William J. Gradishar, MD (Northwestern University) discussed Dr. Schneider's presentation and related ones focused on the challenging issue of neuropathy, which is experienced by more than 55% of patients who receive taxanes (chemotherapeutic agents which include paclitaxel (Taxol®), albumin-bound paclitaxel (Abraxane®), and docetaxel (Taxotere®). While several protective agents have been tested, none so far have proven to be effective in preventing neuropathy; therefore, Dr. Schneider's planned research exploring genetic predictors of this toxicity may be critical.

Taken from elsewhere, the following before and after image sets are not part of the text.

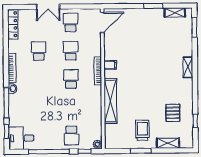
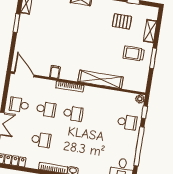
school desk: (39, 51) -> (41, 140), turned 180
school desk: (71, 51) -> (46, 109), turned 180
filing cabinet: (110, 65) -> (55, 72), moved
school desk: (71, 79) -> (73, 114), turned 180

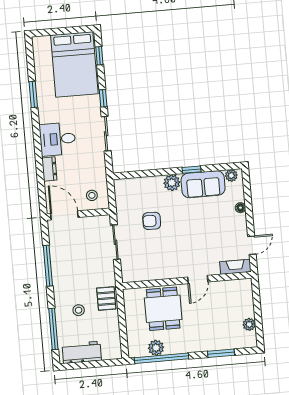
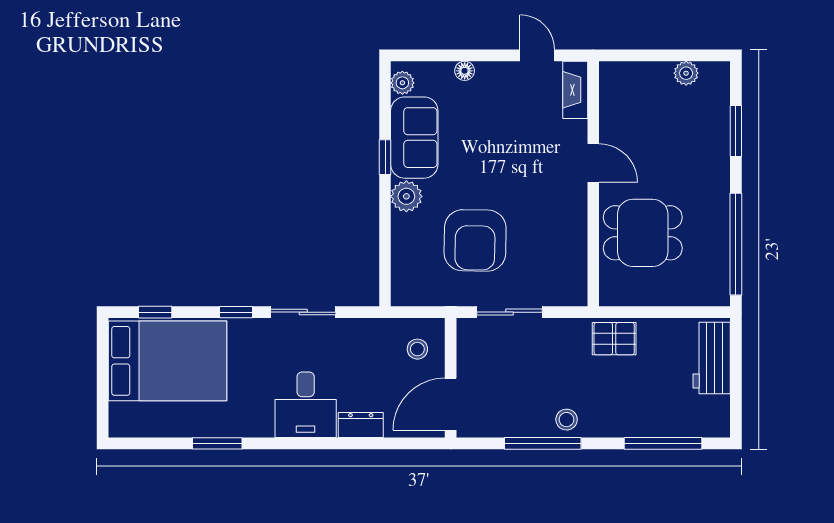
armchair: (152, 221) -> (475, 240), width x1.88, depth x1.88
stool: (79, 310) -> (567, 420), moved
plant: (156, 348) -> (715, 253), removed
workbench: (82, 352) -> (712, 358), moved

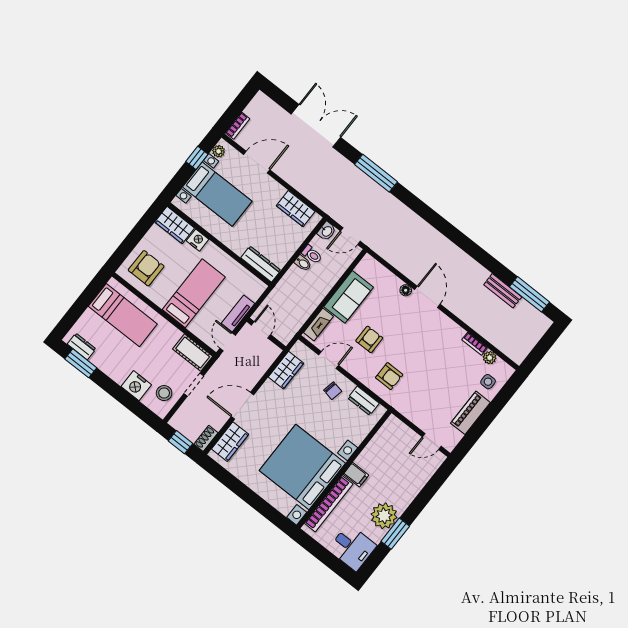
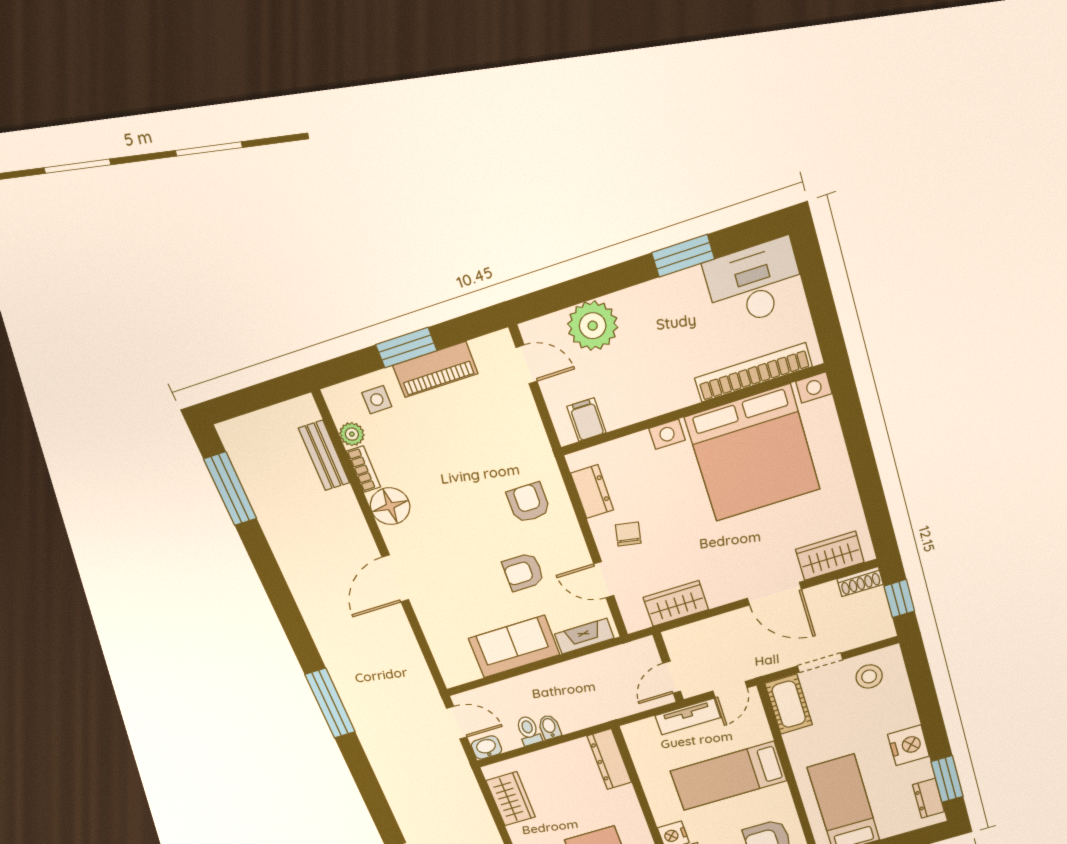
window: (376, 173) -> (330, 703), moved
floor lamp: (406, 290) -> (390, 506), moved, width x1.89, depth x1.89
bench: (503, 291) -> (324, 456), moved
nightstand: (136, 386) -> (909, 745), moved
window: (489, 415) -> (406, 348), added
filing cabinet: (356, 475) -> (587, 420), moved
plant: (384, 516) -> (593, 326), moved
desk: (352, 547) -> (755, 283), width x1.37

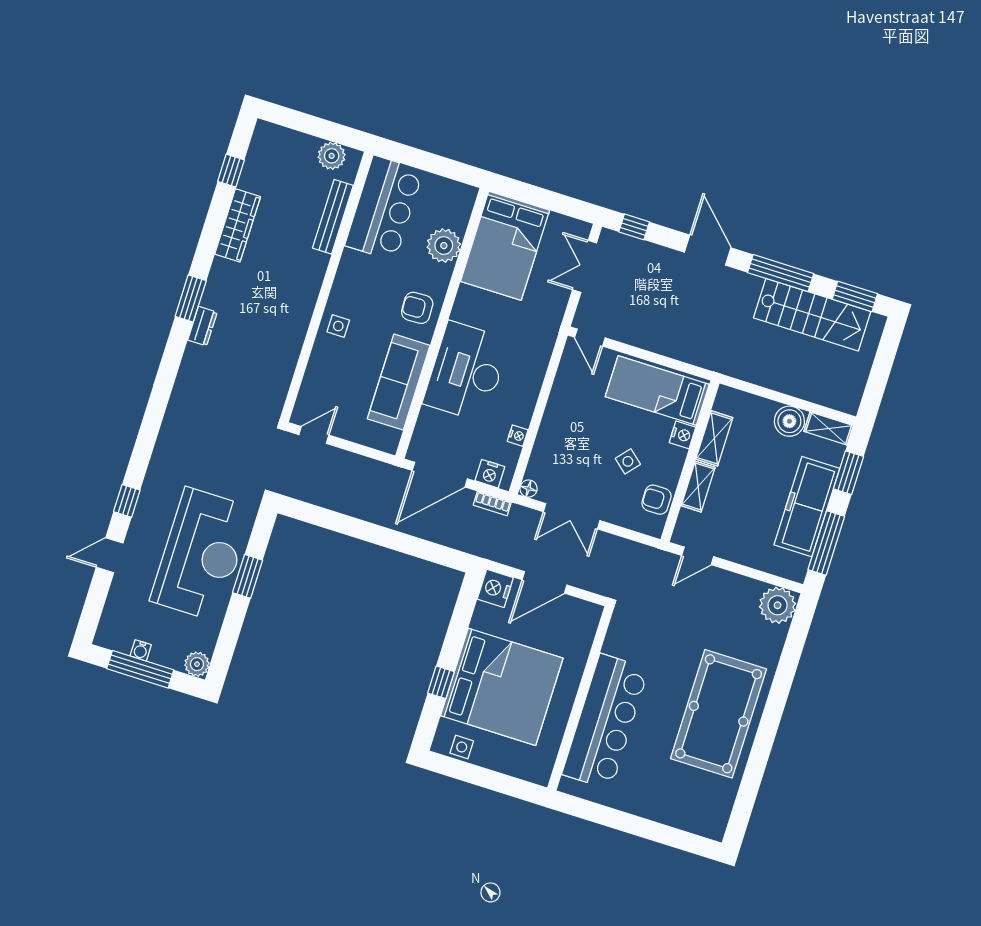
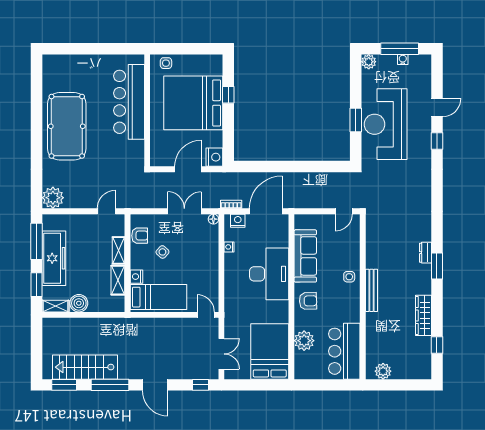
bench: (333, 217) -> (372, 290), moved
side table: (462, 747) -> (166, 63), moved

Edith A. Perez, MD (Mayo Clinic) reported on several published and ongoing studies to clarify three sometimes-uncertain issues regarding the use of HER2-targeted therapy in clinical practice: how to select appropriate patients for HER2 therapy, how to optimally apply trastuzumab in the adjuvant setting, and how to use anti-HER2 therapy in advanced (metastatic) disease. Dr. Perez provided interim data from the global clinical trial (ALTTO) which is comparing adjuvant trastuzumab, lapatinib, sequencing of these agents, and their concurrent combination (four different treatment options). The findings show that single-agent lapatinib appears to be inferior in comparison with single-agent trastuzumab with regard to disease-free survival and thus should not be used (as a single therapy) in the adjuvant setting. This trial is still ongoing, and final results will be forthcoming.

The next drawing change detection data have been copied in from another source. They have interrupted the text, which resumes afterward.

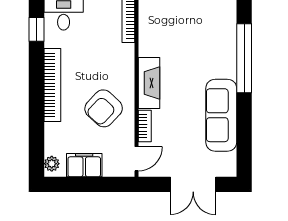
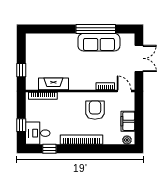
window: (244, 58) -> (96, 29), moved
fireplace: (149, 83) -> (53, 84), moved
armchair: (104, 108) -> (95, 110), turned -133

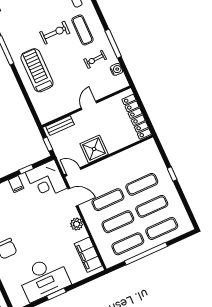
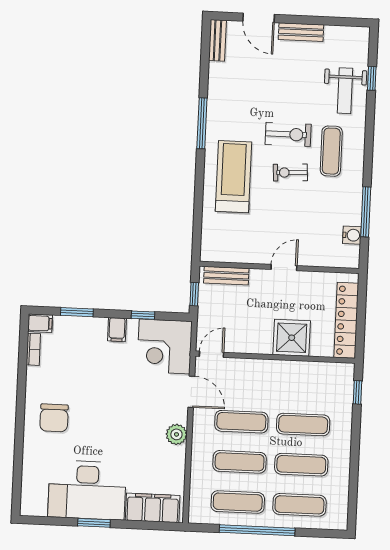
window: (113, 44) -> (366, 212), moved
exercise bike: (95, 59) -> (290, 172), moved
shower: (94, 149) -> (292, 338), moved
door: (74, 172) -> (211, 354), hinge flipped
window: (172, 174) -> (358, 392), moved
filing cabinet: (88, 255) -> (153, 508), moved, turned 90

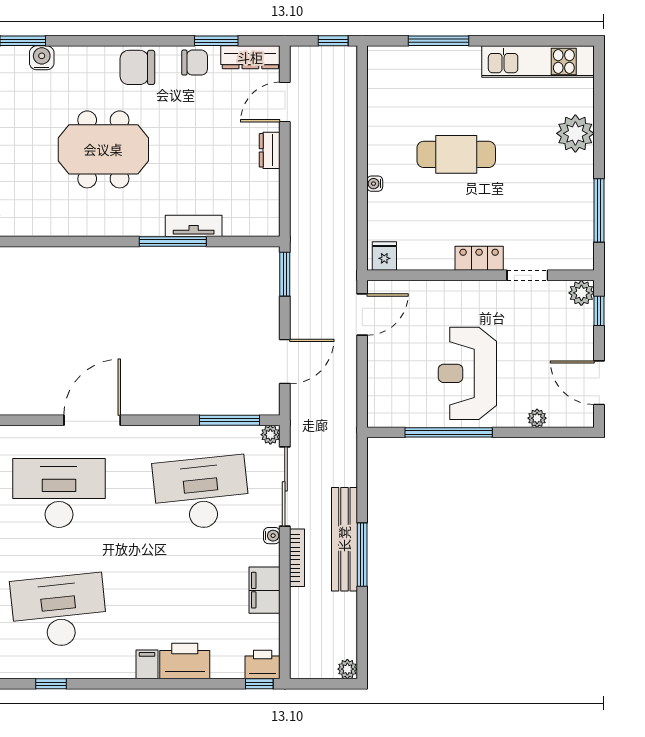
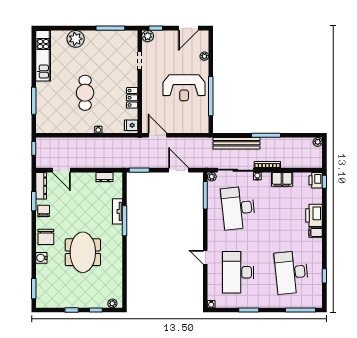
water cooler: (42, 58) -> (41, 258), moved
dresser: (270, 150) -> (104, 177), moved
locker: (479, 258) -> (132, 98), moved
door: (92, 420) -> (205, 257), width x0.53
bench: (344, 539) -> (236, 143), moved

In the meeting's final session, Julie R. Gralow, MD (University of Washington) reviewed the potential roles of agents targeted to bone loss during treatment for breast cancer. Denosumab and several bisphosphonates (such as zoledronic acid and pamidronate) have been approved for reducing skeletal-related complications in patients with bone metastases, and on September 21st denosumab was approved to prevent bone loss in patients receiving aromatase inhibitors as adjuvant therapy. In addition to preserving bone mineral density, published results now suggest that adjuvant bone-targeted therapy may also inhibit breast cancer recurrence, although study findings have been mixed. Several studies are ongoing to better understand the potential use of bone-targeted agents.